Gerald has graciously asked contributors to write a post to which he would link from his own blog, and today is my day.
First, I want to publicly apologize for being a few hours late on this. My stats counter indicates people have been checking.
Second, I should note that my first choice of topic was actually the great gut-punch of a poem in this year's issue by Charles Harper Webb (a poem to which I was first introduced by my friend and colleague Henry Perez). Other contributors got there first, though, so my fallback is to discuss my own poem in the issue, entitled "From a Deposition." The discussion will be a lot more polysyllabic and cerebral than the poem itself, which is plain-spoken and visceral, so please don't let my prose scare you aware from my poetry.
The poem's title may need a little explanation. From time to time I find myself writing poems that take the form of excerpts from non-existent larger works. This is by no means original with me. While I am not enough of a scholar to say where that technique originated, I learned it from reading the stories of the great Argentine writer José Luis Borges. If you're up for a reading challenge, you may also want to check out emerging American writer Jenny Boully's book-length essay The Body, which consists entirely of footnotes to an absent text. This technique invokes the possibility of a wider reality while allowing the writer to address only the most important points and avoid details that would bore the reader.
Using this framework, the poem is a first-person account of rape, drawn from imagination rather than experience. The available information on rape victims' experience suggests that describing the crime and acknowledging its full (and horrendous) reality in its immediate aftermath proves difficult if not impossible, and the poem attempts to capture that ambivalence about discussing the subject with strangers in the legal and justice system. One may reasonably wonder if rapists depend on this difficulty in order to elude arrest and prosecution for their already underreported crime.
Some might argue that the poem (and the poet) are guilty of appropriation, or taking up a topic one is not entitled to address. This issue most often comes up when a writer addresses the experience of an ethnic or racial group other than his or her own, but in this case means writing about a victimization I have not experienced.

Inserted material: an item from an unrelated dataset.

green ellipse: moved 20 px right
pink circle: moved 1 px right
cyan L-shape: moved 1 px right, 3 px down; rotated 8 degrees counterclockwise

There are some people who won't be satisfied by any attempt to justify appropriation, but here's mine, which people can take or leave as they see fit: this poem, like many poems, came about as an experience of empathy, and it is the only poem I have ever written or am likely to write about rape. It is not part of a career-building strategy or a literary hoax. Moreover, like the editors and the other contributors, I am not doing this for the money, only the possibilities of art.
This long post at its end, I invite you to read my short poem "From a Deposition" and work by approximately two dozen writers, some very well known, in The Lineup #4.